Data classification is often used as a synonym with data categorization. Are they the same? Not quite, so let's clarify this confusion as these terms are often used interchangeably when in fact they shouldn't.
Is there a difference between data classification and data categorization in the information and data environment? Some say this: "There's no difference, it's the same thing. Data classification, data categorization. Potato, potahto."
Other think otherwise. What makes it equally confusing is that these terms are sometimes used interchangeably and sometimes they reference each other. So are they different? According to this research paper, "Classification and Categorization: A Difference that Makes a Difference", they are.
What is data classification?
Classification as a process involves the orderly and systematic assignment of each entity to one and only one class within a system of mutually exclusive and nonoverlapping classes.
You can watch the following video on data classification and its importance if you'd like to find out more, but the key takeaway is that assignment of each entity to one and only one class that is mutually exclusive from other classes.
In data management, in particular within data privacy and security, data classification is used to tag structured and unstructured data most often according to its sensitivity level into mutually exclusive categories such as:
- High sensitivity data
- Medium sensitivity data
- Low sensitivity data
What is data categorization?
Categorization is the process of dividing the world into groups of entities whose members are in some way similar to each other.
So data could then be categorized as high sensitivity data, medium sensitivity data and low sensitivity data. The difference is that these groups referred in the data categorization don't need to be mutually exclusive, but in data classification they have to.
Examples of data classification and data categorization
1. Manufacturing example
Let's say that we need to organize a list of products that a company manufactures.
Let's say that they produce products such as: bunk beds, adjustable beds, cradles, waterbeds, murphy beds, couches, canape, Klippan, futons, etc.
Some of these can be categorized as beds, some as couches, and some could go under either. Such as the futon:
As data classification, it would basically have to go either under the Bed area or under the Couch area.
2. Social Insurance Number example
A Social Insurance Number can be categorized under "Employee" data as well as under "Customer" data, depending who it belongs to.

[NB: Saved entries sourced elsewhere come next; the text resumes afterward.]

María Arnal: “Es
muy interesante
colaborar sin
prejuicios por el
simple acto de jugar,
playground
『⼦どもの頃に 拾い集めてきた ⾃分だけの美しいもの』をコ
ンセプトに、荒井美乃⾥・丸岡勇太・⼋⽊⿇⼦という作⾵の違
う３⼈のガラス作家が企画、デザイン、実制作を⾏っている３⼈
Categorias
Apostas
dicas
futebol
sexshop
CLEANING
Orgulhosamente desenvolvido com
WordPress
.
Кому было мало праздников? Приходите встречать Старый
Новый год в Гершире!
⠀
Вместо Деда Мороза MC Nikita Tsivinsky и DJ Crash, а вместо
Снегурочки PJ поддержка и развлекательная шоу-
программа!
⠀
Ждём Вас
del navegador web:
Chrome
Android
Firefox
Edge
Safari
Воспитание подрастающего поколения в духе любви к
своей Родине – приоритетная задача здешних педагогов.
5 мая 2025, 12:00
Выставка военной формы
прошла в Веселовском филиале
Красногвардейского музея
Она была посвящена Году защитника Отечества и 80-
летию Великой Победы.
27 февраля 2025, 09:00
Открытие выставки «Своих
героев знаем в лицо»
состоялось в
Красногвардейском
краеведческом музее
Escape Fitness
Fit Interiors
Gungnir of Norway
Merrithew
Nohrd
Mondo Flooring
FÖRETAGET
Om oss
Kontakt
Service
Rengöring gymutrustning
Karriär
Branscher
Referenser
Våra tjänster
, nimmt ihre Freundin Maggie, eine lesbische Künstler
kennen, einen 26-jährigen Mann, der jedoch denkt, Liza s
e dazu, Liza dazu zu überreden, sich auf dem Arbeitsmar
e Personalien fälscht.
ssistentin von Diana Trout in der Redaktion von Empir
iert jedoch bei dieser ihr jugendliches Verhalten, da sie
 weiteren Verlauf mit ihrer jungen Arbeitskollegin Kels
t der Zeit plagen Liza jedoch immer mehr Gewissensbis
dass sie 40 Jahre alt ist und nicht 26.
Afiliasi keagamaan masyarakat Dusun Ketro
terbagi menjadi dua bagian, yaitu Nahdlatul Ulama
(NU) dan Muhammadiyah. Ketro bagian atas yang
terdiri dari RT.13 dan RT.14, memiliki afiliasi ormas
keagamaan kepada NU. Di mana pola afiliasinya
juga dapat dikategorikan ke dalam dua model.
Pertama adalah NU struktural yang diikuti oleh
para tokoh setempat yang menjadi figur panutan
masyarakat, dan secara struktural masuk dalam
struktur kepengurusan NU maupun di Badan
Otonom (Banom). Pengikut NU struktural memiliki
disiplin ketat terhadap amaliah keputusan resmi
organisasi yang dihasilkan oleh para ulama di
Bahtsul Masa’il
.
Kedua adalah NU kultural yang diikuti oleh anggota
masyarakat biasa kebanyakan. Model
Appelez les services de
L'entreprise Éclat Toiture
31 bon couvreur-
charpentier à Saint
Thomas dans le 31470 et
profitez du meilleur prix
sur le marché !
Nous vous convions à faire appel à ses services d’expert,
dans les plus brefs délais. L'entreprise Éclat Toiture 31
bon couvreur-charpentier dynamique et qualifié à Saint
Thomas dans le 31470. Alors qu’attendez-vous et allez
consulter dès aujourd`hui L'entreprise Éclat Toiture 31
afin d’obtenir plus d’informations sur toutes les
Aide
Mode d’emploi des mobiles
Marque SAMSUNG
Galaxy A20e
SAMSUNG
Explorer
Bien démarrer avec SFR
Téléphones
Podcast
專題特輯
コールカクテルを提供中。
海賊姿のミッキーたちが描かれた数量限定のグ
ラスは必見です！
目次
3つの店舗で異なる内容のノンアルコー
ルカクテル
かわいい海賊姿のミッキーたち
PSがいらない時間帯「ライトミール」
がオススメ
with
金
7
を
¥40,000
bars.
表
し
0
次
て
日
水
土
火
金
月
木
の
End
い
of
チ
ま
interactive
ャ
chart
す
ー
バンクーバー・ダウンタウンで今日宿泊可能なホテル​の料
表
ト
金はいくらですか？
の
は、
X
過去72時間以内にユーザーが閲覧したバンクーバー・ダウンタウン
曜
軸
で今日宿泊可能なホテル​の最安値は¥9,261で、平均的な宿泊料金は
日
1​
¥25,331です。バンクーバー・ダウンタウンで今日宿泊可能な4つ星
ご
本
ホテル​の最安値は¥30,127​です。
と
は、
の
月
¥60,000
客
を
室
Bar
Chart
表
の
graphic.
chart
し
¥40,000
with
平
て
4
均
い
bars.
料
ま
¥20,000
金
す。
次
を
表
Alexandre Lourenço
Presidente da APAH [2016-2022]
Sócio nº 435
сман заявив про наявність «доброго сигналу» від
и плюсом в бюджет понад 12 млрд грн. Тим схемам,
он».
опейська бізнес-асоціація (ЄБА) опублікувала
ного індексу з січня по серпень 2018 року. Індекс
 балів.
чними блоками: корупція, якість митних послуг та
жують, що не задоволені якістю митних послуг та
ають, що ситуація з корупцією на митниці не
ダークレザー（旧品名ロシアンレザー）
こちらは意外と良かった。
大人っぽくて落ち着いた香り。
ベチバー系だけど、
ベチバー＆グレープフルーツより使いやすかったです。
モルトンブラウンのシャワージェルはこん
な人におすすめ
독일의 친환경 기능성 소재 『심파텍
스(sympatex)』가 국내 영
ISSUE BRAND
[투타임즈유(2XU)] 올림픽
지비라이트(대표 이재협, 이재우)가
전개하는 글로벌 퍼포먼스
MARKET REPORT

Then you can also have sub-categories such as:
- Employee data
- Governmental Identification
- Social Insurance Number
- Passport Number
- Permanent Resident Card Number
- Military Identification Number
- Employee Unique Identifier
- Governmental Identification
- Customer data
- Governmental Identification
- Social Insurance Number
- Driver License Number
- Customer Unique Identifier
- Governmental Identification
So it can belong in both of these categories. If we are classifying the Social Insurance Number, it can only go under one of the following:
- High sensitivity data
- Medium sensitivity data
- Low sensitivity data
The Social Insurance Number would be considered high sensitivity data.
If you'd like more examples, check out this video here:
Relationship between data classification and data categorization
Usually, a human or even a software would usually first categorize the data. Think of it as many different ways of slicing and dicing your data.
Once that's done, a different process kicks in and assigns the applicable sensitivity level based on some pre-determined rules.
For example, you could say that:
- Regardless of the type of file, if it is categorized as a health record then that will be classified as high sensitivity
- All job postings will be classified as low sensitivity data, but all job postings that include data that was categorized under passport number that will go up to high sensitivity and so on
And this process could be manual and done by a human or automatic and done by a script or a program.
Conclusion
I hope that this clarifies the relationship between data classification and data categorization and their differences. In the end you'll encounter them as synonyms or as being different terms representing different processes. That's why I recommend finding out their definition from the person you're talking to, from the article you're reading, from the vendor pitching in their solution.
How do you define data categorization and data classification? Do you differentiate between them?